Sysco's poisonous legacy still with us

Letter To The Editor - Jim Peers
Cape Breton Post
Thursday, May 22, 2003

In the first war of the 21st Century it took five weeks to topple Saddam Hussein. However,it took 10 years to conceive and digitize the "tooth and tail" weapons and logistical support to end it quickly, with a low loss of life.

But 37 years after governments took it over, Nova Scotia voters still allow Sysco to contaminate the greater Sydney area with cancerous toxic emissions from the plant, harbour, tar ponds and coke oven sites. This is virtually the same as chemical warfare.

It now seems possible that more Nova Scotians will die from Sysco generated contaminants than the Coalition forces lost in Iraq. However, there is no will among voters for closure. Therefore, Canada's worst toxic site is unlikely to be remediated as announced.

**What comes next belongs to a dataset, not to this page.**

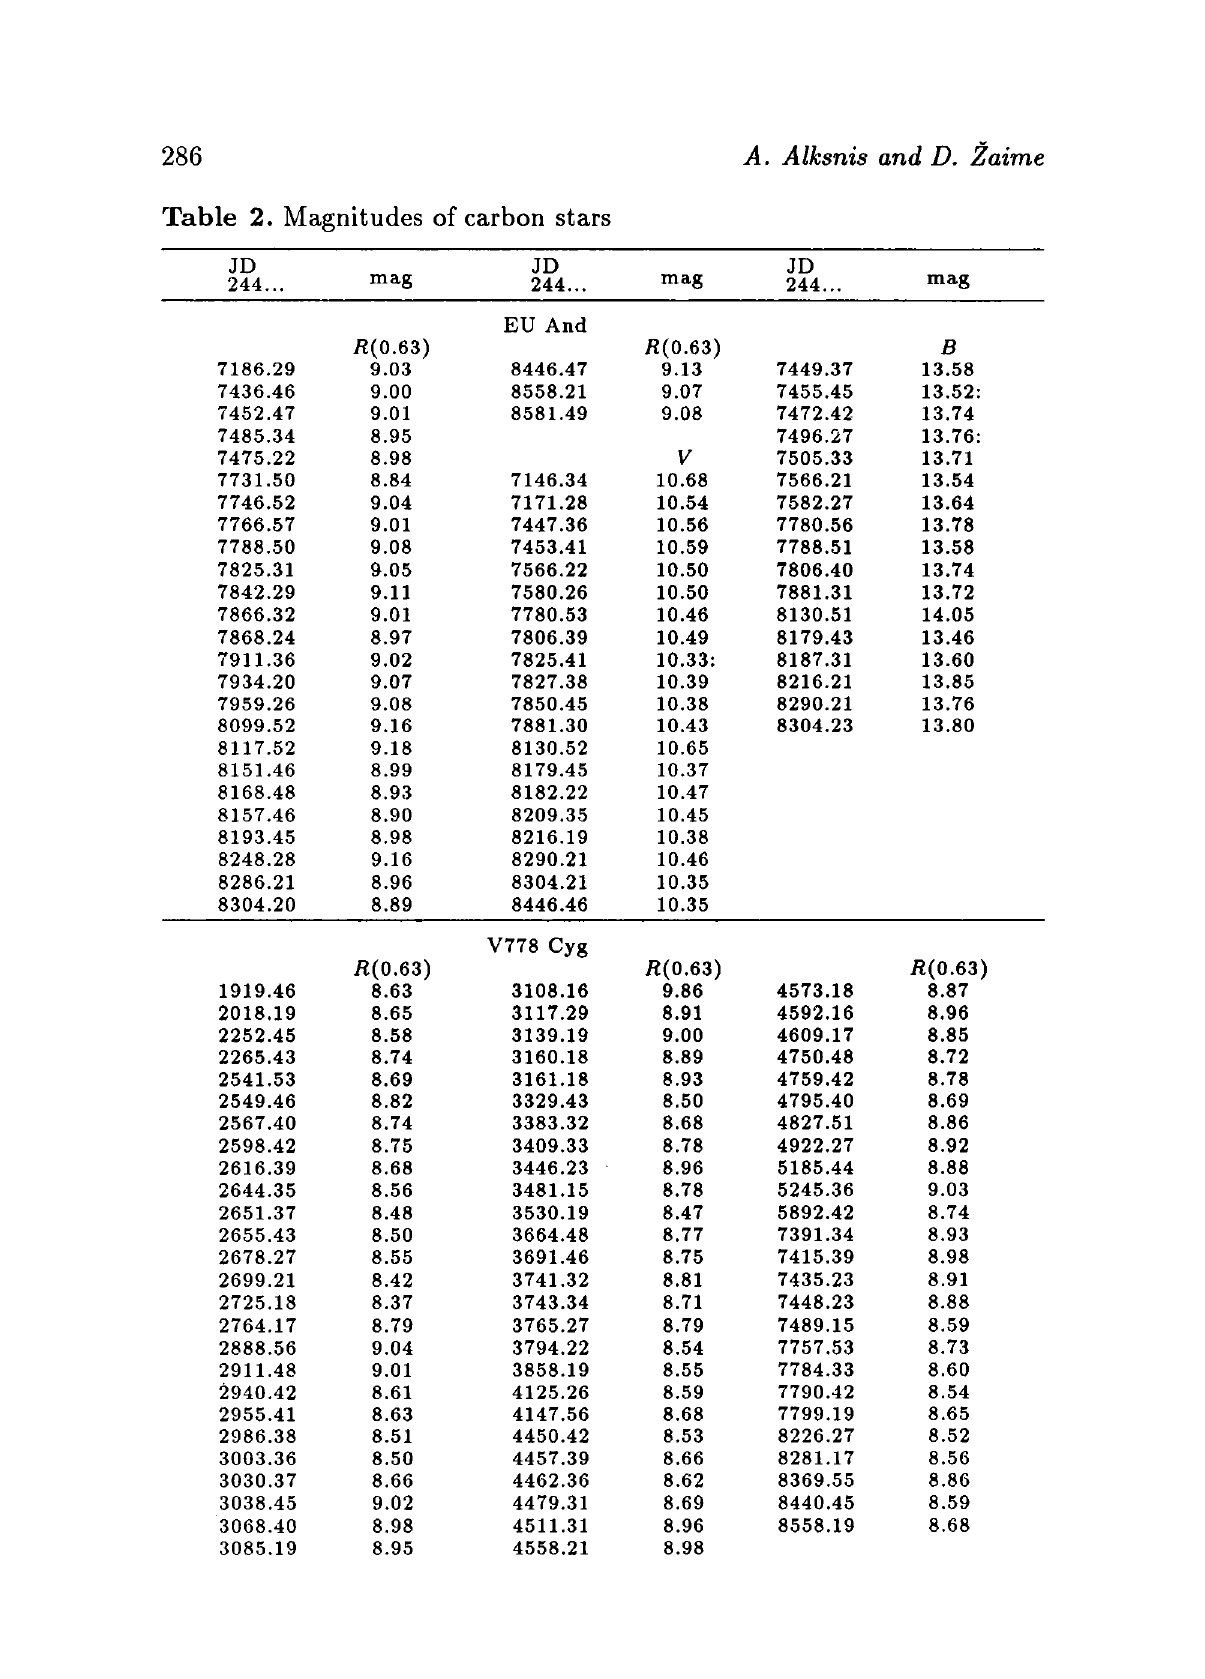
Table 2. Magnitudes of carbon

This smacks of victimizing Sysco politics, when a new marketing plan, budget, or marches on Halifax got politicians re-elected. Although Nova Scotians voted to close the plant - they didn't vote to clean-up its toxic by products. This explains why politicians are slow to recognize the incapacitating health effects of toxic emissions from all Sysco sites on its ex-employees, plus citizens in adjacent and down wind neighbourhoods.

Fast track remediation is an obligation of governments regardless of cost. It is not a choice, for successive governments who willfully let Sysco break virtually all federal, provincial, municipal environmental and safety regulations for 37 years.

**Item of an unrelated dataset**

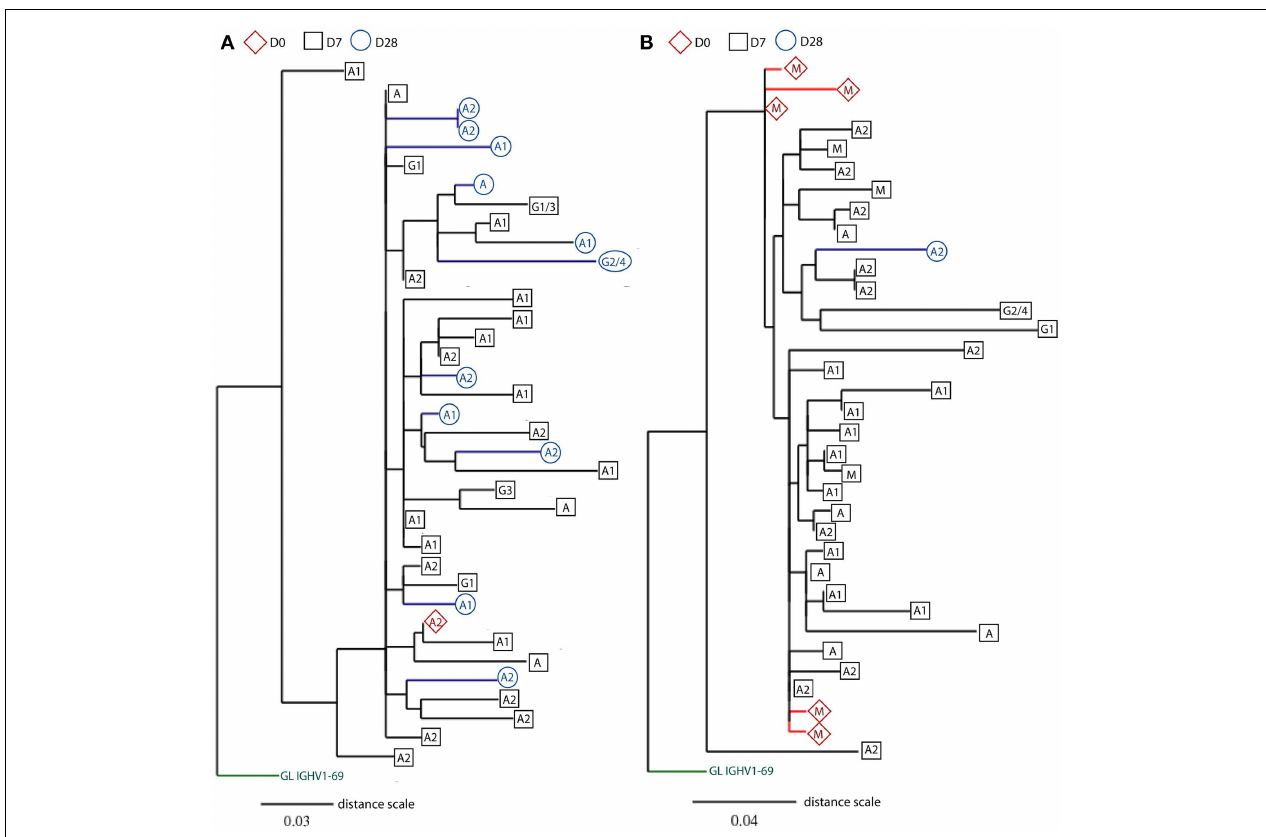
trees in green.The class (IgG, IgA, and IgM) or subclass (indicated by numbers) of IGH genes is indicated in the shapes. Internal nodes represent hypothetical intermediates of IGH sequences, and the branch lengths indicate percentage mutation differences between IGH sequences in proportion to the distance scale. Only two illustrations of phylogenetic trees are shown (A) from an old donor aged 71years and (B) from a young donor aged 22years. For space consideration, sequences in the two clones are randomly chosen for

If Sysco's remediation doesn't proceed on a schedule to completion within five years max, the youthful talent, ambition and audacity shown in Cape Breton since the steel plant closed, will vapourize along with new investsment. When municipal tax revenues dry up after the kids leave this time, where to for further bail outs? the UN?

As long as voters don't care, Sysco's toxic sites will wallow, fester, emit poisons and compound its undocumented off book interest costs to Nova Scotia - now an estimated $6 billion debt.

This is an all party political legacy to Nova Scotia youth, so all party support is required to fund the cleanup.